#### WORK REQUIRED
Look in the data below for the line that has "right knee: (398, 173)", then print exactly every line from there through the line that has "left elbow: (202, 194)", leaving pictures out.

Segment Start: DATA IN THIS EXERCISE

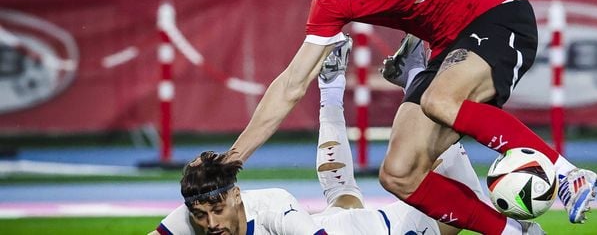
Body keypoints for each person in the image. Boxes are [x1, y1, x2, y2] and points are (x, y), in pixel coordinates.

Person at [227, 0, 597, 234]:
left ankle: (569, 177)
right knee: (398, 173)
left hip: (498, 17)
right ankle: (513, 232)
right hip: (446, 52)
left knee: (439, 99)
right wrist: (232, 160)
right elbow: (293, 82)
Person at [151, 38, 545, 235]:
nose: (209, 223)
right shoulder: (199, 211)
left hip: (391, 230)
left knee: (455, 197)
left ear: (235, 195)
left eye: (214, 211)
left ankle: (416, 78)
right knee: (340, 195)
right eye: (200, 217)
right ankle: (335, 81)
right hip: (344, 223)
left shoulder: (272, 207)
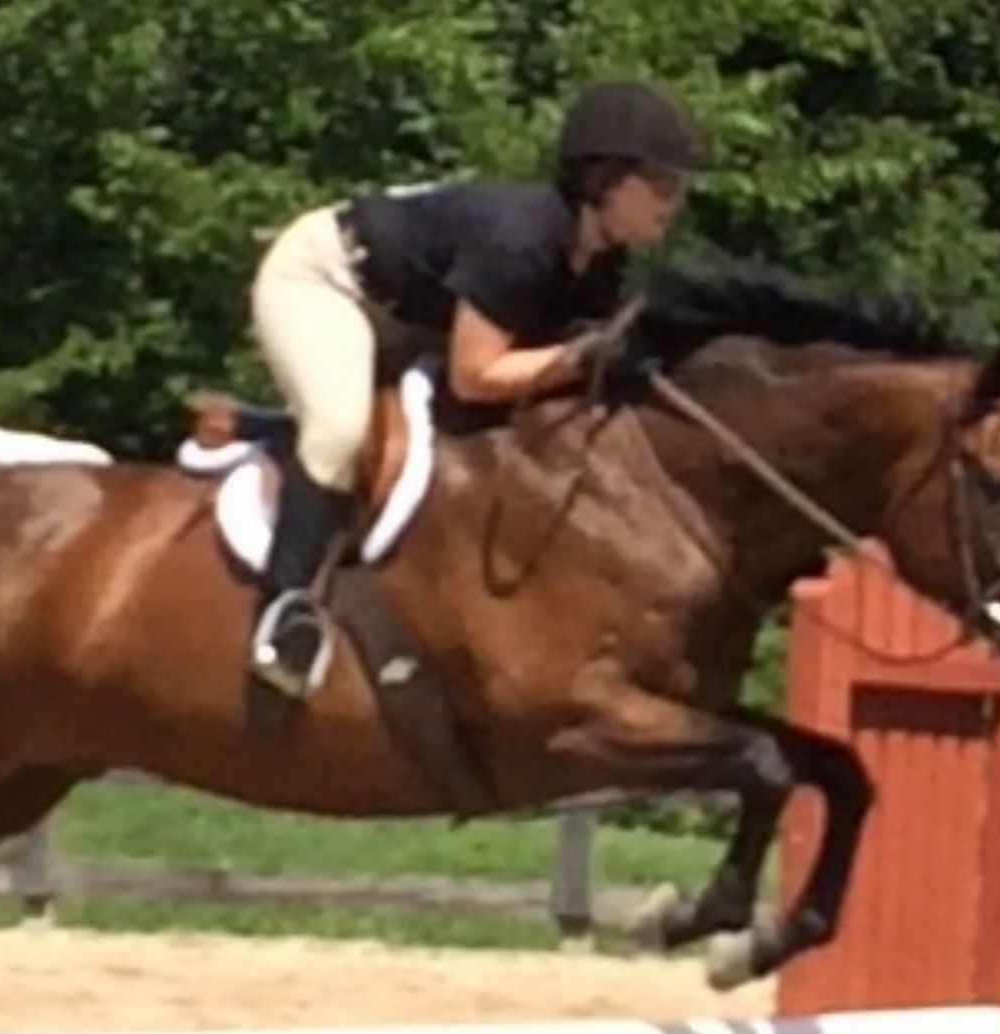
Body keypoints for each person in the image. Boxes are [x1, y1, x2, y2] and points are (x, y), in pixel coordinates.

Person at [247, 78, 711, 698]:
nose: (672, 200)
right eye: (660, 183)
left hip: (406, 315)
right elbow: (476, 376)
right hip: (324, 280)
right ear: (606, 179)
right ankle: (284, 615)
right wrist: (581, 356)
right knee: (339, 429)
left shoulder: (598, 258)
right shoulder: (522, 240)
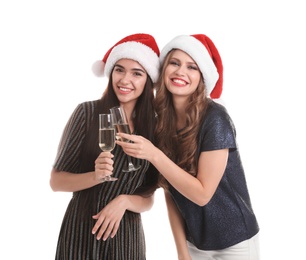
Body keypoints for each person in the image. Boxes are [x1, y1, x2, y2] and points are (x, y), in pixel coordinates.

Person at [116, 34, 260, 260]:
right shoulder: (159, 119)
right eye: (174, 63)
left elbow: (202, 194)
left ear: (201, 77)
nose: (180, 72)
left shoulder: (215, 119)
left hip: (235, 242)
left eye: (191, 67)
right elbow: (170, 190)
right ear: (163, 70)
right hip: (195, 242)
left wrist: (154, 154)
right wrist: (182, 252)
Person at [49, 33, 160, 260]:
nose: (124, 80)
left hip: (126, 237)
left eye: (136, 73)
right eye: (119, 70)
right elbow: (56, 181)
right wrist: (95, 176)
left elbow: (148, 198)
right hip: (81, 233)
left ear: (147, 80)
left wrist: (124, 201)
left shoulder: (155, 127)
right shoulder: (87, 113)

Segment End: DATA IN THIS EXERCISE

#### OUTPUT BELOW
right knee: (398, 173)
left hip: (498, 17)
right ankle: (513, 232)
right hip: (446, 52)
left knee: (439, 99)
right wrist: (232, 160)
right elbow: (293, 82)
Person at [151, 38, 545, 235]:
nose: (209, 223)
right shoulder: (199, 211)
left hip: (391, 230)
left knee: (455, 197)
left ear: (235, 195)
left eye: (214, 211)
left ankle: (416, 78)
right knee: (340, 195)
right eye: (200, 217)
right ankle: (335, 81)
right hip: (344, 223)
left shoulder: (272, 207)
Body keypoints for each person in the image. Boxes are [x1, y1, x2, y2] and points are (x, y), in pixel coordinates.

Person at [247, 78, 711, 698]:
nose: (672, 200)
right eye: (660, 183)
left hip: (406, 315)
right elbow: (476, 376)
right hip: (324, 280)
right ear: (606, 179)
right ankle: (284, 615)
right wrist: (581, 356)
right knee: (339, 429)
left shoulder: (598, 258)
right shoulder: (522, 240)
Body keypoints for each person in the image. Boxes are [x1, y1, x2, y2] and points are (x, y), in pixel coordinates.

Person at [116, 34, 260, 260]:
right shoulder: (159, 119)
right eye: (174, 63)
left elbow: (202, 194)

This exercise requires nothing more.